TRITIOCOSMOS I – 27 MARÇO 2019
Algumas vezes eu me sinto vegetal,
não uma flor, só um caule mais rugoso,
talvez mais leve, seu verde mais sedoso,
sempre capaz de resistir ao vendaval.
Algumas vezes, sinto a seiva natural
me percorrer, em rugido perfumoso,
até meus ramos de tom mais prestimoso,
chegando às sépalas do broquel inaugural.

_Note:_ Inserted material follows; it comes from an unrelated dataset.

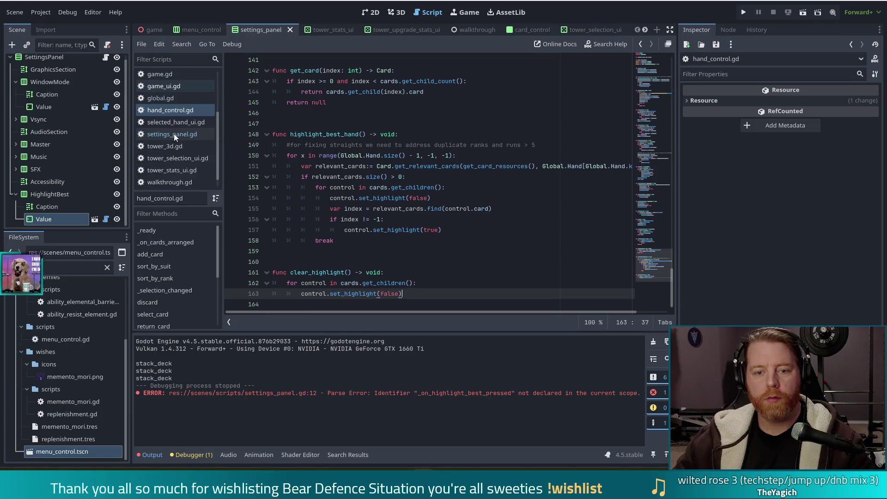
pyautogui.click(173, 135)
pyautogui.click(462, 273)
pyautogui.scroll(-1, 486, 292)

Não passo disso. Das sépalas só
brota
algum poema, não a flor mais peculiar,
mais raramente, algum fruto singular.
Colhido o sonho, novamente se denota
no mesmo ramo, uma leve brotação,
um brando aroma, de outro fruto irmão.
TRITIOCOSMOS II
Então me sinto como planta em primavera,
que sob o novo sol, mais dadivoso,
após a geada do inverno penumbroso,
dá a uma semente seu retorno a nova era.
Eu sou a folha com que conquista a hera
novas guias a brotar no caloroso
gotejar desse sol no pedregoso
apoio da parede em que se abeira.
Lanço as lianas ao redor de mim,
sem nem saber quando serão podadas,
ou se irão ser por outrem destroçadas
ou recebidas como um manto de alevim,
por nove meses, tal como a gestação
de um novo fruto a pipilar no coração.
TRITIOCOSMOS III
Quando bem sei que embora sendo passageira
em novo tempo o quanto foi retornará,
a folha murcha e todo o fruto cairá,
mas a semente dormitará inteira,
quer hibernando sob a serapilheira, (*)
quer devorada por animal será
que em seu adubo além a depositará,
longe o bastante de sua queda primeira...

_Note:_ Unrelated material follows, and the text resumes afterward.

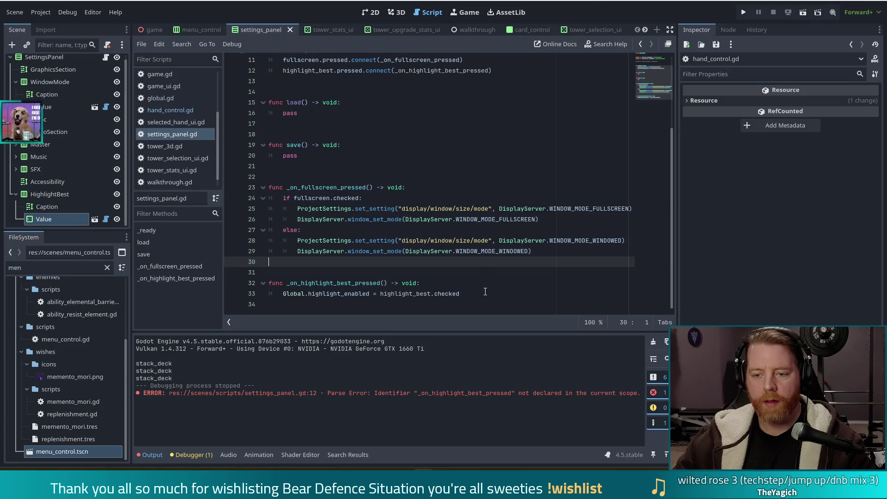
pyautogui.click(467, 295)
pyautogui.press('Return')
pyautogui.write('if ')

(*) Cobertura de folhas secas sobre o solo.
Talvez assim o meu poema falho
alguém devore e o oculto sentimento
floresça no seu peito como um galho
desse mesmo vegetal em que brotei
e então rebrote em seu próprio julgamento,
enfim pensando quase o mesmo que pensei.
DEUTEROCOSMOS I –28 MAR 19
meu microcosmos me abrange em universo,
mas lentamente se expandirá em brotação
caso a semente se apegar no coração,
deuterocosmos em novo andor converso;
sinto que a vida em cada dia disperso
traz energia à minha própria floração,
razão inversa de qualquer desilusão,
quando o desejo de si só vê em reverso.
a graça ingente em meu viver me engana,
o seu perfume só trazendo a dor insana
de se esperar contrário à esperança,
mas o real de cada dia não me dana
com o mal fictício de temporária gana,
para ao final negar qualquer bonança.
DEUTEROCOSMOS II
pois cada planta que nasce a
morte alcança,
talvez roída por uma geada
temporã,
talvez servindo de poleiro a
alguma rã,
solerte à espreita de
qualquer mosca que dança
e então sua língua projeta
como lança
e a recolhe, em alegria
malsã,
o inseto vivo em breve luta
vã
e na tocaia permanece e não
se cansa.
ou essa planta atinge o
pleno crescimento
até ser subitamente
herbivorada,
dentro de um rúmen a
reduzir-se a nada,
salvo uma massa de vácuo
sentimento,
segundo cosmos de completo
esquecimento,
caso não seja qual semente
rejeitada.
DEUTEROCOSMOS III
cada semente a um novo cosmos nutre,
com seus bilhões de células mortais,
cada uma delas com seus próprios carnavais,
cada uma delas jantar de algum abutre;
lança a semente um universo que renutre,
em mil constelações dos alquimiais,
supernovas a luzir em cem fanais,
um novo tempo a consumi-la, em contrabutre,
gera milhares de vidas transitórias
a nossos olhos, mas para si eternas,
a deglutir-se nas emoções mais ternas;
e quem nos diz que não moramos em semente,
com todas nossas aspirações de glórias,
festim de abutre a devorar nosso presente?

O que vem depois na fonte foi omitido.